_Work required:_ Copy the records word for word, from their first line through the line containing "white balance: emerald 1", including that line.
# Start of Information supplied
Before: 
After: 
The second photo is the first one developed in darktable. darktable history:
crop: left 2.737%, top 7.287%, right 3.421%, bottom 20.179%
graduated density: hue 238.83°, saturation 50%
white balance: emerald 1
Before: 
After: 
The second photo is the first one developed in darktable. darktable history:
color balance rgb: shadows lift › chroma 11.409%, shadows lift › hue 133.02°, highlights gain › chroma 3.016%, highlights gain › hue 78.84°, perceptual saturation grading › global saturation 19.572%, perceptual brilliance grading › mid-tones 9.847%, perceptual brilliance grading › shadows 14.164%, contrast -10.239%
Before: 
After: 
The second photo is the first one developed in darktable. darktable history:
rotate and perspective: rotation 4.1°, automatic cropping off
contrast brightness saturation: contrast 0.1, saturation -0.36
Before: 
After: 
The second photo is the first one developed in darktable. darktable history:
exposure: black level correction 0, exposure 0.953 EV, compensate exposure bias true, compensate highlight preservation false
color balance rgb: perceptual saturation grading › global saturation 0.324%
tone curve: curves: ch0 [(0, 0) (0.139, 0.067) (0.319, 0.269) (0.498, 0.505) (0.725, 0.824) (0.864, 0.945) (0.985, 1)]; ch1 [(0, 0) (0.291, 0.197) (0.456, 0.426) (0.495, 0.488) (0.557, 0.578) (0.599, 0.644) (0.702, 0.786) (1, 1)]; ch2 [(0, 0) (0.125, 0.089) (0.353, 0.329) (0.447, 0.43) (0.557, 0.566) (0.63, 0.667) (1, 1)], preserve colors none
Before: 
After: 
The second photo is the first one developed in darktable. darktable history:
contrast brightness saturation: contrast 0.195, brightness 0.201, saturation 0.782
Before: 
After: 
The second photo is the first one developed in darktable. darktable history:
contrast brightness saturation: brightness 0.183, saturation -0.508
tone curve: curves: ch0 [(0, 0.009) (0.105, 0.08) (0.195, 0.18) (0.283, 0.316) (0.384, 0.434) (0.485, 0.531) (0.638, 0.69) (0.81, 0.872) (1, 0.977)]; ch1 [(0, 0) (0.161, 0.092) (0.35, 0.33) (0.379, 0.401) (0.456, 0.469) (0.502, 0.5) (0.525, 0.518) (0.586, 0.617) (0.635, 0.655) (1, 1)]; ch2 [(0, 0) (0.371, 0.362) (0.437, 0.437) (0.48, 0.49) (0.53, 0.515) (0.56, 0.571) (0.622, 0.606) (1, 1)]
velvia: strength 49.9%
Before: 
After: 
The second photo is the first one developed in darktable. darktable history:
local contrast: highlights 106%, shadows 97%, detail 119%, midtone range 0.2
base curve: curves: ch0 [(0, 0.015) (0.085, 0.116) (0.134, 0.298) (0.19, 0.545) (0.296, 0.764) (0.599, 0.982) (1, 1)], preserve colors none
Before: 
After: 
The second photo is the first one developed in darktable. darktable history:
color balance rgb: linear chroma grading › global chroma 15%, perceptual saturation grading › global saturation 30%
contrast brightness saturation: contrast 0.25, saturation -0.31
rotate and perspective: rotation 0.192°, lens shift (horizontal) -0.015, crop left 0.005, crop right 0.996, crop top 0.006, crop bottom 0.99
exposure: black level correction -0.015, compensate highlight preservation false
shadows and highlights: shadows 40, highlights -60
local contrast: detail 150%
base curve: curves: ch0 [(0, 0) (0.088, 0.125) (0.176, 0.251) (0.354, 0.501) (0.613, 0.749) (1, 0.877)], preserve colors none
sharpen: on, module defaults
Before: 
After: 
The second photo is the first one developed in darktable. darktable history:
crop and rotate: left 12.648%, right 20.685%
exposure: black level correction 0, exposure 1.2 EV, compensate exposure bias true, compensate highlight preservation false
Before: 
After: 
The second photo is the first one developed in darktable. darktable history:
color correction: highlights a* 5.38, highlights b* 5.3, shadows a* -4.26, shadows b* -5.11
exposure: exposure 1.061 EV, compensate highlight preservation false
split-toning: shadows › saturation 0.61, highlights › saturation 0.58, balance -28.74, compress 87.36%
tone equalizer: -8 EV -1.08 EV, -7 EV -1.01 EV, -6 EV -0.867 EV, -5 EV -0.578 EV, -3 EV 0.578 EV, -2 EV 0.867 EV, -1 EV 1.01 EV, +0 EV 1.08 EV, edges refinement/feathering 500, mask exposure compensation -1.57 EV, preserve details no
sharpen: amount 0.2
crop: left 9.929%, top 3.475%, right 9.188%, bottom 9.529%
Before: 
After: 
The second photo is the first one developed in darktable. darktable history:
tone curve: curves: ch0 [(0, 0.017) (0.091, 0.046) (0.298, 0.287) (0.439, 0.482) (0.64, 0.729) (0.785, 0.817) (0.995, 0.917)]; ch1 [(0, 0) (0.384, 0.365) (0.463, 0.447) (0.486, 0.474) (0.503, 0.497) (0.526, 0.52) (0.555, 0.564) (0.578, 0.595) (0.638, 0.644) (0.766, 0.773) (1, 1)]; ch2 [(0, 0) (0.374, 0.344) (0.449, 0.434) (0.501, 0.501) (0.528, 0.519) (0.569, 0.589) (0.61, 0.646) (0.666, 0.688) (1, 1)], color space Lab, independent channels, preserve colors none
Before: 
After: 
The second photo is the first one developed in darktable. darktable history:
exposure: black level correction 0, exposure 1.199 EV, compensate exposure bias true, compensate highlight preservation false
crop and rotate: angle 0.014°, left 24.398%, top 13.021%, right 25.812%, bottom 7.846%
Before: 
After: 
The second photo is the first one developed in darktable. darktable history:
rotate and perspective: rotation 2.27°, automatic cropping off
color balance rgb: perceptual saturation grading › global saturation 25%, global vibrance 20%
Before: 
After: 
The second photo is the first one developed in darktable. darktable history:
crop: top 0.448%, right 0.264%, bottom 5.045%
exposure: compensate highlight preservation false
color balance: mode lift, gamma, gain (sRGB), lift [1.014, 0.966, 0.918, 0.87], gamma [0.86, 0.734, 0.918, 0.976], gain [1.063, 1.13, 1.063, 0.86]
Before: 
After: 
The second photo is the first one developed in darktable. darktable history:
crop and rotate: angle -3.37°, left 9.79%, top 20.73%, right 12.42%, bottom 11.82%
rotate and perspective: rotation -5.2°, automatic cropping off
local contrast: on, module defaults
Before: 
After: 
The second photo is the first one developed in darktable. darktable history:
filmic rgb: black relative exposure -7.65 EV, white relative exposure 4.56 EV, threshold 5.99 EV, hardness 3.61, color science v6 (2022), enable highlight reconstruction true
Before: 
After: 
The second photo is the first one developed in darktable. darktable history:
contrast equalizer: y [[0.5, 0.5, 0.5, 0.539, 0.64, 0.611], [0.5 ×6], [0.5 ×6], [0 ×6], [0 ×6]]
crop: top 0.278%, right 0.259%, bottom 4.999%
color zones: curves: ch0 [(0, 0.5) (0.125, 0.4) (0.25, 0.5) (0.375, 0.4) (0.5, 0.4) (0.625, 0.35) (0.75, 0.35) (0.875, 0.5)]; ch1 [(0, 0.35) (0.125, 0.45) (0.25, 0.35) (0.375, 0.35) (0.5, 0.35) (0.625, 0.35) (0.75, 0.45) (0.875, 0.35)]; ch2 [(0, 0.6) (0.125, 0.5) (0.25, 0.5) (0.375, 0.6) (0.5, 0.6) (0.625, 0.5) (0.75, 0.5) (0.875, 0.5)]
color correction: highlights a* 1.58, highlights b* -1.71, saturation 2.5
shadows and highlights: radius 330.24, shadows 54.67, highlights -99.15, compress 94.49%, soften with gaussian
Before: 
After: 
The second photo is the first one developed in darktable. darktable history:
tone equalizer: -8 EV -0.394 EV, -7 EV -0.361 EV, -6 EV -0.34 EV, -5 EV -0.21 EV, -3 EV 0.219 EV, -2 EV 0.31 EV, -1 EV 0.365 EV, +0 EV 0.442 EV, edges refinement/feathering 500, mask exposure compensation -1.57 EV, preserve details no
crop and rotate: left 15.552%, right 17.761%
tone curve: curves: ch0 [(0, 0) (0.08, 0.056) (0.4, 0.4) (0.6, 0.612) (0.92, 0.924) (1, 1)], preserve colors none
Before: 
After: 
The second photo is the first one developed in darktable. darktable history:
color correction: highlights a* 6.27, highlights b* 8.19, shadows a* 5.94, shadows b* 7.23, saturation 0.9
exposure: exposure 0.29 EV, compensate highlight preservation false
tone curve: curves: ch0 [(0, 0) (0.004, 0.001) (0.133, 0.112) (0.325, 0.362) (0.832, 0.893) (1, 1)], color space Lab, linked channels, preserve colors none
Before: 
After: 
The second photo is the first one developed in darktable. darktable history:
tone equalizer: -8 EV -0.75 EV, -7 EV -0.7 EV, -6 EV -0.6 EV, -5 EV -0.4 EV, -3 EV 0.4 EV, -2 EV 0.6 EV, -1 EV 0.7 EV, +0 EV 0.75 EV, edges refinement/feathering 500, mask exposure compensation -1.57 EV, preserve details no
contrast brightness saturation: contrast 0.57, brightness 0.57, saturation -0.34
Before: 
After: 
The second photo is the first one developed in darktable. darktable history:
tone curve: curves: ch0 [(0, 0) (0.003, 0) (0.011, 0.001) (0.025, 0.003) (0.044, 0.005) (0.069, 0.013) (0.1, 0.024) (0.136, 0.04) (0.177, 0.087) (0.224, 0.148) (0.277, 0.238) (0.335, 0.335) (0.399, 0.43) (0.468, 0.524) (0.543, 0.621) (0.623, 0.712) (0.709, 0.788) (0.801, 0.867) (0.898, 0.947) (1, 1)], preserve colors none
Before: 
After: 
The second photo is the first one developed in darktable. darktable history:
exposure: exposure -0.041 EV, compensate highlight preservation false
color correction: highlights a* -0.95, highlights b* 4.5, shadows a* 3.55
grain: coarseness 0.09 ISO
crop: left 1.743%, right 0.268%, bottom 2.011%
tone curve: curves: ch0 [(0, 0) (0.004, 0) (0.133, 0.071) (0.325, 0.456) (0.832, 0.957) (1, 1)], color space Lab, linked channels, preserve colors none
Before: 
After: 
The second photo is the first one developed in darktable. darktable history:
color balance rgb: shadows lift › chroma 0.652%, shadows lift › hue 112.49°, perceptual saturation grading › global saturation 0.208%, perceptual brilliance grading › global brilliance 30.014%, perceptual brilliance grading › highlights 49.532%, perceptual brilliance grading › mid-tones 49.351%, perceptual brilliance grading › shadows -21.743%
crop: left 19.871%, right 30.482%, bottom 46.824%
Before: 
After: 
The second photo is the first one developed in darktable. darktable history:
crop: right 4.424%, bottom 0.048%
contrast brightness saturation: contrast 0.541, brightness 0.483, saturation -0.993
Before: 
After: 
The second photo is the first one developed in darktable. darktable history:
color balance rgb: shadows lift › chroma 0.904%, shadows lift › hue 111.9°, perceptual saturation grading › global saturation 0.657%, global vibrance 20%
# End of Information supplied
_Complete output:_
Before: 
After: 
The second photo is the first one developed in darktable. darktable history:
crop: left 2.737%, top 7.287%, right 3.421%, bottom 20.179%
graduated density: hue 238.83°, saturation 50%
white balance: emerald 1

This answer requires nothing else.